The Central Bank (CB) hiked the policy rate by 5 points to 30%, in line with forecasts. The rate hike totaled 21.5 points in the last four meetings.
What do we aim for with that rate hike? What is our priority? Is it to fight inflation or ensure foreign inflow?
The CB stated in the PPK statement that the year-end inflation is close to the upper bound of the forecast range, which is 62%, in the Inflation Report. The year-end inflation forecast is 65% in the OVP. Moreover, it will exceed 65% and hover around 70-75% based on the estimations.
So, the current policy rate will slightly work to fight against inflation! However, the rate hike may avail to attract FX abroad. Foreigners want to earn while coming and buying. Relatively high FX rates, the principal condition to gain while coming, have almost been realized. They surged by over 40% compared to the pre-election period.
The needed one is a rate hike to enable foreigners to earn while buying, and we are doing it now. Assuming that the Treasury’s borrowing interest rate and the policy are parallel, the TRY 85 worth of government debt securities with a nominal value of TRY 100 and interest rate of 17.5% in July has fallen to TRY 77 with a 30% interest rate now. USD/TRY also rose nearly 0.5% after the policy rate decision.

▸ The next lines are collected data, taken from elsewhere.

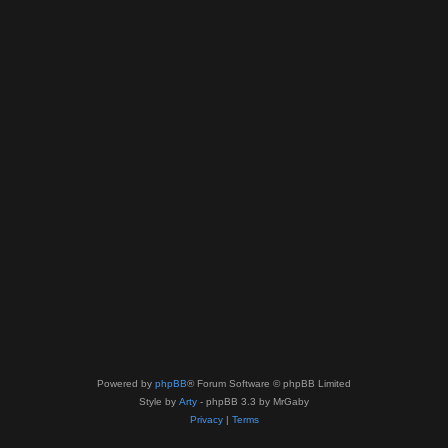
Powered by
phpBB
® Forum Software © phpBB Limited
Style by
Arty
- phpBB 3.3 by MrGaby
Privacy
|
Terms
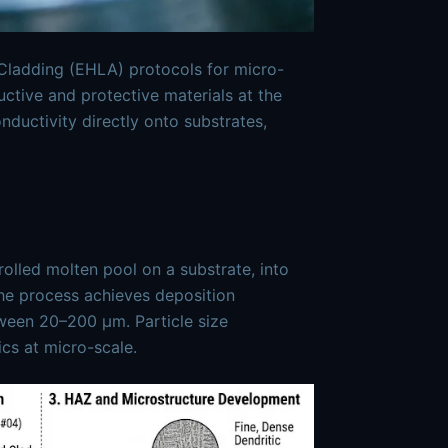
ladding (EHLA) protocols for micro-
uctive and protective materials at the
ductivity directly onto substrates,
olled molten pool on a substrate, into
The process achieves deposition
tween 20–200 μm. Particle size
ics at micro-scale.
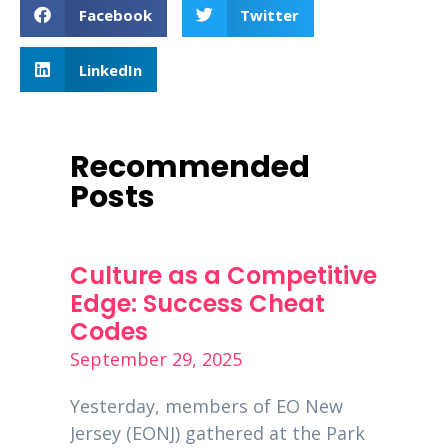
Facebook
Twitter
LinkedIn
Recommended
Posts
Must
Culture as a Competitive
PPP 
f
Edge: Success Cheat
Dece
Codes
Decemb
September 29, 2025
Entrep
global
is a
Yesterday, members of EO New
busine
00
Jersey (EONJ) gathered at the Park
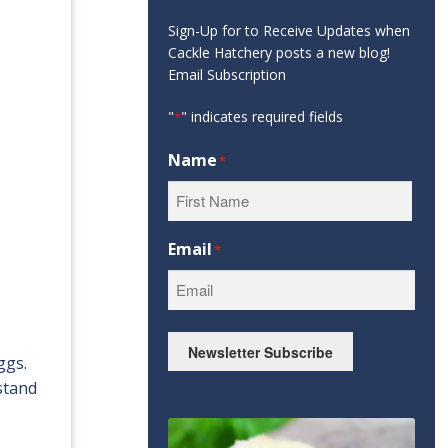
Sign-Up for to Receive Updates when
Cackle Hatchery posts a new blog!
Email Subscription
"
" indicates required fields
*
Name
*
First
Email
*
Newsletter Subscribe
ggs.
hstand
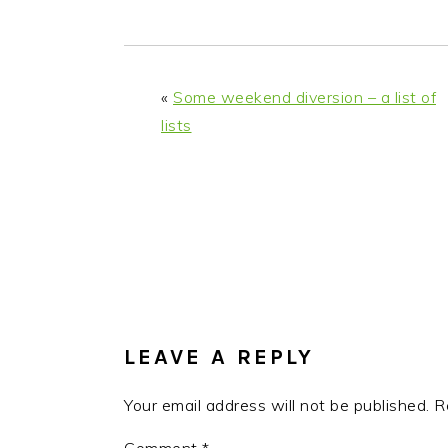
«
Some weekend diversion – a list of
lists
READER
INTERACTIONS
LEAVE A REPLY
Your email address will not be published.
R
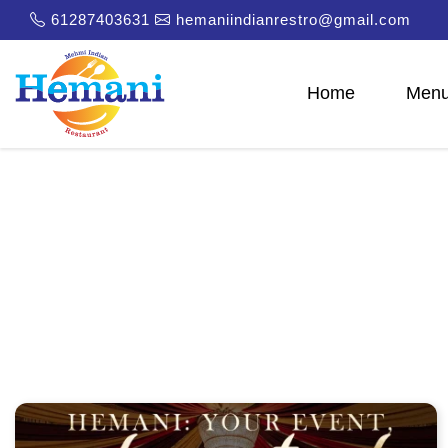
61287403631
hemaniindianrestro@gmail.com
Home
Men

So, we may see a slight movement in foreigners’ portfolio investments in the upcoming period.
Regarding FDI inflows, it won’t happen instantly from today to tomorrow or from this year to next year. We will consider asset sales as FDI and console ourselves with it.
The new economy administration, which held four PPK meetings, hiked the policy rate by 6.5 points, 2.5 points, 7.5 points, and 5 points, respectively.

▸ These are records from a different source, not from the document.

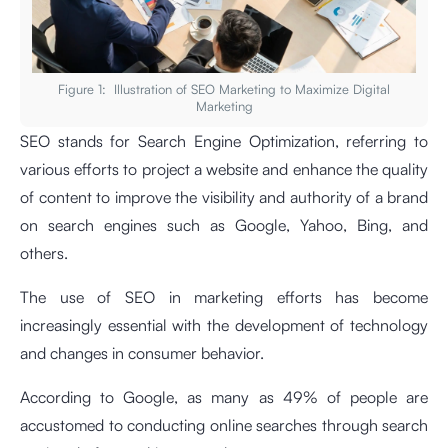
Figure 1: Illustration of SEO Marketing to Maximize Digital
Marketing
SEO stands for Search Engine Optimization, referring to
various efforts to project a website and enhance the quality
of content to improve the visibility and authority of a brand
on search engines such as Google, Yahoo, Bing, and
others.
The use of SEO in marketing efforts has become
increasingly essential with the development of technology
and changes in consumer behavior.
According to Google, as many as 49% of people are
accustomed to conducting online searches through search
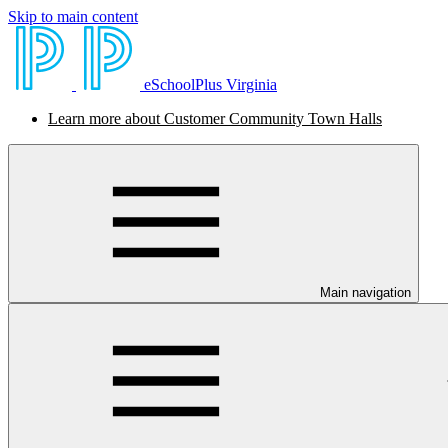
Skip to main content
eSchoolPlus Virginia
Learn more about Customer Community Town Halls
Main navigation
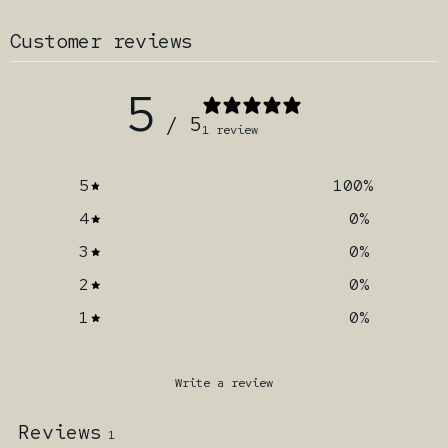
Customer reviews
5
/ 5
1 review
5
100
%
4
0
%
3
0
%
2
0
%
1
0
%
Write a review
Reviews
1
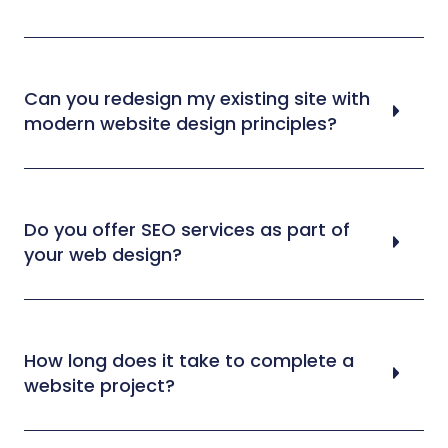
Can you redesign my existing site with
modern website design principles?
Do you offer SEO services as part of
your web design?
How long does it take to complete a
website project?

“The policy rate will be determined in a way that will create monetary and financial conditions necessary to ensure a decline in the underlying trend of inflation and reach the 5% inflation target in the medium term. Monetary tightening will be further strengthened as much as needed in a timely and gradual manner until a significant improvement in the inflation outlook is achieved.”

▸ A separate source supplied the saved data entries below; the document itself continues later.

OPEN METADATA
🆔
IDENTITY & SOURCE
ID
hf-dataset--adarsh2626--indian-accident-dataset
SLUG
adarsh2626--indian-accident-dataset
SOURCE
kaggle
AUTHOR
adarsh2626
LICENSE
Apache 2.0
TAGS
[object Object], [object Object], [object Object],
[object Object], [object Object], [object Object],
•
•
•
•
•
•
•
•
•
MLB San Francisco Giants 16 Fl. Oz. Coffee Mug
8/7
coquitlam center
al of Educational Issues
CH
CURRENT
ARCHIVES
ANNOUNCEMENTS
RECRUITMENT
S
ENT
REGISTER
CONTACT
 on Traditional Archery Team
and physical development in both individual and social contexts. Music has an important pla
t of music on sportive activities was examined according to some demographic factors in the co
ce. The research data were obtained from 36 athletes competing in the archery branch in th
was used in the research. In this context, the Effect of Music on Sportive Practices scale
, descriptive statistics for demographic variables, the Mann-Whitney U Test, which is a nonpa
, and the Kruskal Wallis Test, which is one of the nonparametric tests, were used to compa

That is the exact expression included in the PPK statement in September, August and July, while the statement was similar to it in June.
We don’t have the data estimating the year to achieve the 5% annual inflation. But we know we should expect it in the post-2026 period at least, considering the inflation forecast of 8.5% for 2026. So, the earliest year will be 2027.
Our goal is to reduce the monthly inflation to 5% nowadays. We are so far from the annual inflation target of 5%.
At least, the purpose is to stop the surge, which seems to have been out of control.